On the left, he has come under fire for not speaking out more directly against the Chief Rabbinate. In our discussion, the rabbi described the office as catering to “a small, narrow-minded segment of charedim,” and in other settings he has described it as corrupt, rife with conflicts of interest and causing Jews to turn away from religion.
Rabbi Stav said that since he is being attacked from both sides, maybe he is doing something right. “I never choose a position based on the political left or right,” he said, but rather on the merits of the issue.
I asked him: As an advocate for competition on conversion and kashrut, why doesn’t he call for eliminating the Chief Rabbinate altogether and let each religious stream compete for the souls of Israeli citizens?
He said he is committed to following halacha and asserted that since only about 80 of the approximately 16,000 synagogues in Israel are Conservative or Reform, it was too big a sacrifice at this time to give each of the streams equal legitimacy.
He emphasized, though, that the Chief Rabbinate should “be an umbrella that unites all the Jewish people,” engaging and inspiring people. He pointed to the success of Tzohar in the area of marriages, which for 65 years were under the exclusive control of the Chief Rabbinate. (There are no civil marriages in Israel.) Many couples outside of the Orthodox community are unwilling to be married under the auspices of the Chief Rabbinate. Until the so-called Tzohar Law was passed in 2013, the only alternatives were to forego a wedding or be married outside of Israel. Many chose to marry in Cyprus.

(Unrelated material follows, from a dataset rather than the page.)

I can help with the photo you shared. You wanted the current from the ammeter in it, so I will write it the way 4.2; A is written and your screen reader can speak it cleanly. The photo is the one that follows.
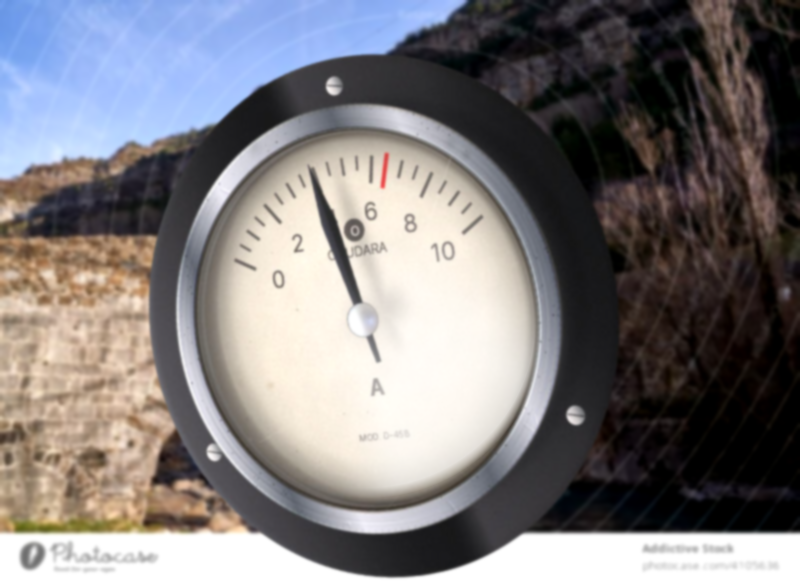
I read 4; A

The Tzohar Law allows couples to choose any rabbi recognized by the Chief Rabbinate to officiate. Tzohar rabbis, with their emphasis on connecting with all types of couples in a personal and meaningful way, have officiated at large numbers of weddings since the law was passed.
Garnering support for the conversion bill is a challenge, though.
In the U.S., the liberal movements are less than enthusiastic about a Chief Rabbinate that would remain under Orthodox rule. And even Tzohar’s natural allies in the Orthodox Union and its Rabbinical Council of America have been unwilling to support the proposed reforms publicly for fear of alienating the current Chief Rabbinate, which recognizes their status.
On allowing all streams to pray equally at the Kotel, an effort that has stalled because of political pressure from the right, Rabbi Stav said he supports a practical solution that allows men and women to pray near the Kotel, blaming “extremists on both sides” for making the issue more about politics than spiritual expression.
The rabbi called for support from diaspora Jewry in the form of letting friends and colleagues know the truth about the reforms rather than the distorted views opponents offer, and lobbying political and communal leaders at home and Israel.
“Take this message to heart and let’s not miss this opportunity to bring us closer,” he said, adding: “My nightmare is that, God forbid, in ten years the state will be divided into two nations: Israeli and Jewish. I fear that secular Israelis, unwilling to live under ultra-Orthodox control, will leave the country.
“ My mission,” he concluded, “is to engage every soul in the Jewish heritage and the Jewish future.”